24. Spectra¶

Spectra are described by up to three files: a signal file (spectra_data.parquet), an optional peaks file (spectra_peaks.parquet), and a metadata file (spectra_metadata.parquet).

Profile vs. centroid — where each goes

By consensus at HUPO-PSI 2026, profile data goes in spectra_data.parquet and centroid data goes in spectra_peaks.parquet, always. When a file contains both for the same spectrum, both files are present and the metadata row carries both MS_1003060_number_of_data_points and MS_1003059_number_of_peaks so a reader knows which file(s) to read. A reader exposes a mode flag (profile / centroid) indicating which representation the caller wants.

For timsTOF-style data that is centroided in m/z but profiled in ion mobility, the consensus is to treat it as centroid for the mass-spectrum dimension and place it in spectra_peaks.parquet.

24.1 Spectrum signal data — `spectra_data.parquet`¶

{
  "name": "spectra_data.parquet",
  "entity_type": "spectrum",
  "data_kind": "data arrays"
}

The spectrum signal data is encoded using either point layout or chunked layout. The entity index column MUST be named spectrum_index, and a co-located time column, if written, SHOULD be named spectrum_time. Non-mass spectra (UV, DAD) belong in wavelength_spectra_data.parquet.

When using null marking, follow the null semantics for signal data carefully for profile data.

Profile only

Only profile spectra are written here. Centroid spectra — including centroided views of profile spectra when both modes are stored — MUST instead be written to 24.2 spectra_peaks.parquet. The number of points written here for a spectrum MUST be recorded in the MS_1003060_number_of_data_points column of spectra_metadata.parquet, to support read planning.

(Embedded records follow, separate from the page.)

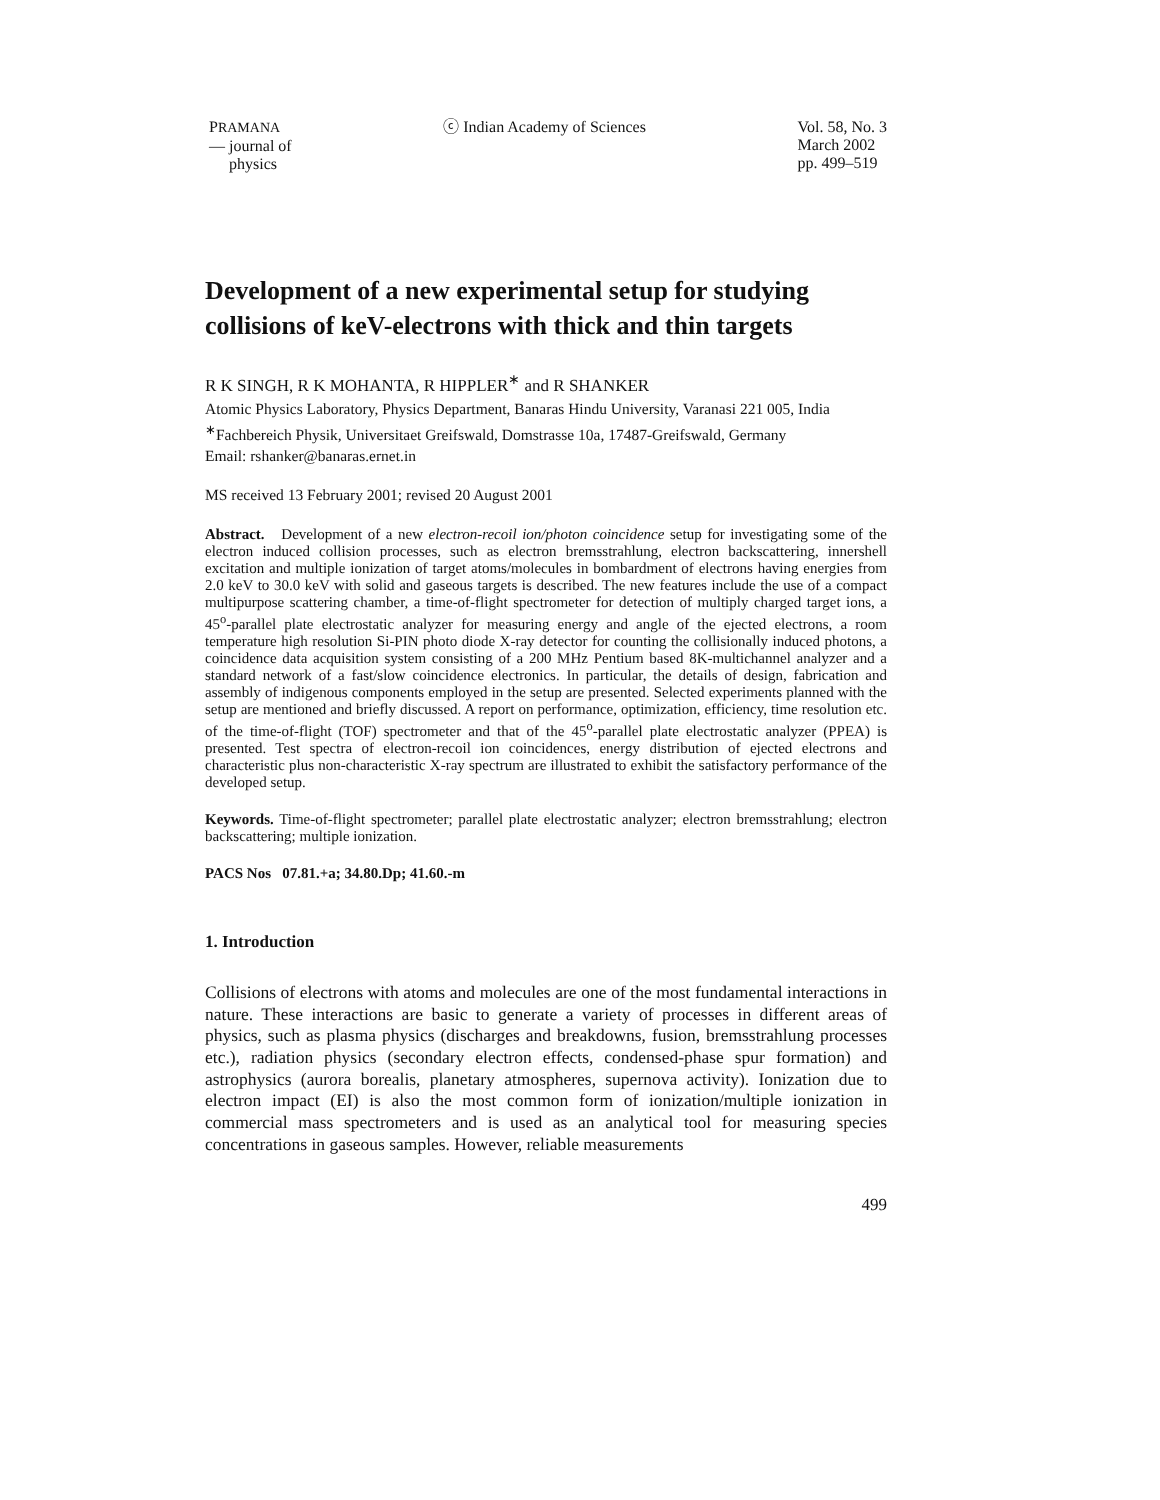PRAMANA
— journal of
physics
ⓒ Indian Academy of Sciences Vol. 58, No. 3
March 2002
pp. 499–519
Development of a new experimental setup for studying collisions of keV-electrons with thick and thin targets
R K SINGH, R K MOHANTA, R HIPPLER<sup>∗</sup> and R SHANKER
Atomic Physics Laboratory, Physics Department, Banaras Hindu University, Varanasi 221 005, India
<sup>∗</sup>Fachbereich Physik, Universitaet Greifswald, Domstrasse 10a, 17487-Greifswald, Germany
Email: rshanker@banaras.ernet.in
MS received 13 February 2001; revised 20 August 2001
Abstract. Development of a new electron-recoil ion/photon coincidence setup for investigating some of the electron induced collision processes, such as electron bremsstrahlung, electron backscattering, innershell excitation and multiple ionization of target atoms/molecules in bombardment of electrons having energies from 2.0 keV to 30.0 keV with solid and gaseous targets is described. The new features include the use of a compact multipurpose scattering chamber, a time-of-flight spectrometer for detection of multiply charged target ions, a 45<sup>o</sup>-parallel plate electrostatic analyzer for measuring energy and angle of the ejected electrons, a room temperature high resolution Si-PIN photo diode X-ray detector for counting the collisionally induced photons, a coincidence data acquisition system consisting of a 200 MHz Pentium based 8K-multichannel analyzer and a standard network of a fast/slow coincidence electronics. In particular, the details of design, fabrication and assembly of indigenous components employed in the setup are presented. Selected experiments planned with the setup are mentioned and briefly discussed. A report on performance, optimization, efficiency, time resolution etc. of the time-of-flight (TOF) spectrometer and that of the 45<sup>o</sup>-parallel plate electrostatic analyzer (PPEA) is presented. Test spectra of electron-recoil ion coincidences, energy distribution of ejected electrons and characteristic plus non-characteristic X-ray spectrum are illustrated to exhibit the satisfactory performance of the developed setup.
Keywords. Time-of-flight spectrometer; parallel plate electrostatic analyzer; electron bremsstrahlung; electron backscattering; multiple ionization.
PACS Nos 07.81.+a; 34.80.Dp; 41.60.-m
1. Introduction
Collisions of electrons with atoms and molecules are one of the most fundamental interactions in nature. These interactions are basic to generate a variety of processes in different areas of physics, such as plasma physics (discharges and breakdowns, fusion, bremsstrahlung processes etc.), radiation physics (secondary electron effects, condensed-phase spur formation) and astrophysics (aurora borealis, planetary atmospheres, supernova activity). Ionization due to electron impact (EI) is also the most common form of ionization/multiple ionization in commercial mass spectrometers and is used as an analytical tool for measuring species concentrations in gaseous samples. However, reliable measurements
499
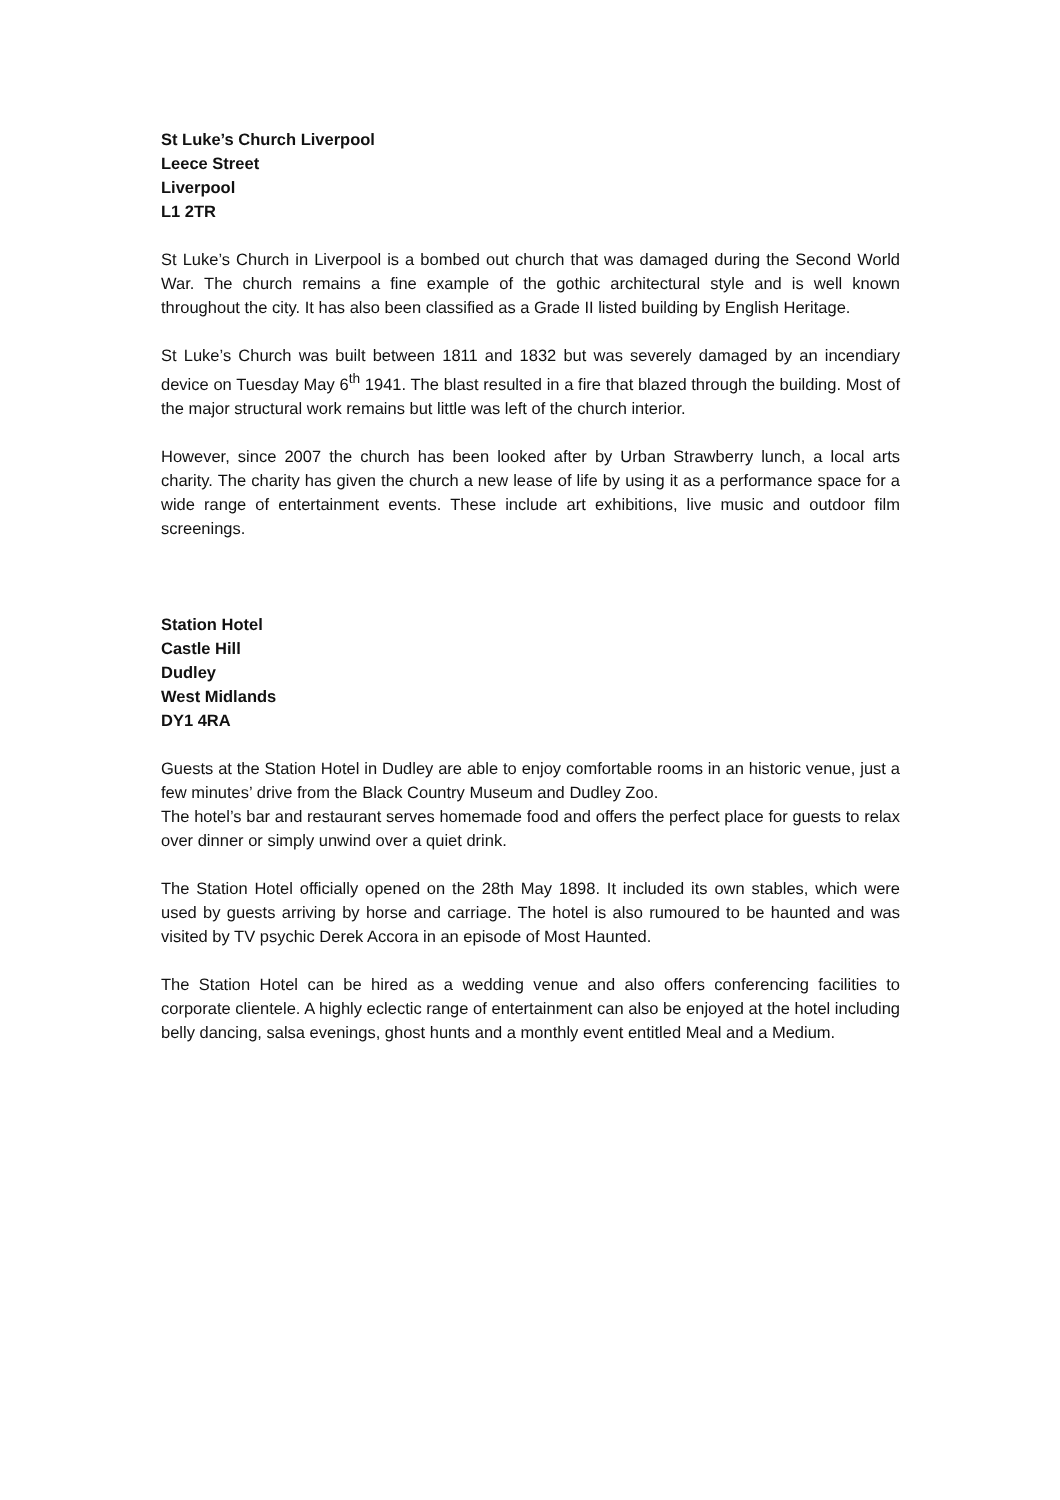St Luke’s Church Liverpool
Leece Street
Liverpool
L1 2TR
St Luke’s Church in Liverpool is a bombed out church that was damaged during the Second World War. The church remains a fine example of the gothic architectural style and is well known throughout the city. It has also been classified as a Grade II listed building by English Heritage.
St Luke’s Church was built between 1811 and 1832 but was severely damaged by an incendiary device on Tuesday May 6<sup>th</sup> 1941. The blast resulted in a fire that blazed through the building. Most of the major structural work remains but little was left of the church interior.
However, since 2007 the church has been looked after by Urban Strawberry lunch, a local arts charity. The charity has given the church a new lease of life by using it as a performance space for a wide range of entertainment events. These include art exhibitions, live music and outdoor film screenings.
Station Hotel
Castle Hill
Dudley
West Midlands
DY1 4RA
Guests at the Station Hotel in Dudley are able to enjoy comfortable rooms in an historic venue, just a few minutes’ drive from the Black Country Museum and Dudley Zoo.
The hotel’s bar and restaurant serves homemade food and offers the perfect place for guests to relax over dinner or simply unwind over a quiet drink.
The Station Hotel officially opened on the 28th May 1898. It included its own stables, which were used by guests arriving by horse and carriage. The hotel is also rumoured to be haunted and was visited by TV psychic Derek Accora in an episode of Most Haunted.
The Station Hotel can be hired as a wedding venue and also offers conferencing facilities to corporate clientele. A highly eclectic range of entertainment can also be enjoyed at the hotel including belly dancing, salsa evenings, ghost hunts and a monthly event entitled Meal and a Medium.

24.1.1 Recommended Parquet encodings¶

Column	Encoding
`spectrum_index`	delta encoding — ideal for repetitive or slowly increasing integers.
`spectrum_time`	byte stream split
m/z arrays	byte stream split (byte shuffling), or RLE dictionary when there is ion-mobility data.
ion-mobility arrays	RLE dictionary; byte shuffling tends not to help. Consider increasing the dictionary page size.

24.2 Spectrum peak data — `spectra_peaks.parquet`¶

{
  "name": "spectra_peaks.parquet",
  "entity_type": "spectrum",
  "data_kind": "peaks"
}

The spectrum peak lists, stored separately from the raw signal in spectra_data.parquet. The entity index column MUST be named spectrum_index, and a co-located time column, if written, SHOULD be named spectrum_time. Any centroid spectra MUST be written here, not to spectra_data.parquet. The number of peaks written for a spectrum MUST be recorded in the MS_1003059_number_of_peaks column of spectra_metadata.parquet, to support read planning.

24.3 Spectrum metadata — `spectra_metadata.parquet`¶

{
  "name": "spectra_metadata.parquet",
  "entity_type": "spectrum",
  "data_kind": "metadata"
}

This table uses the packed parallel metadata table schema. Column order is generally unspecified, but spectrum.index, scan.source_index, precursor.source_index, and selected_ion.source_index MUST be the first column of their respective facets. Where the lists below say MAY, that value may be stored either as a column or as an entry in the parameters list — a column usually makes more sense when the value is usually present.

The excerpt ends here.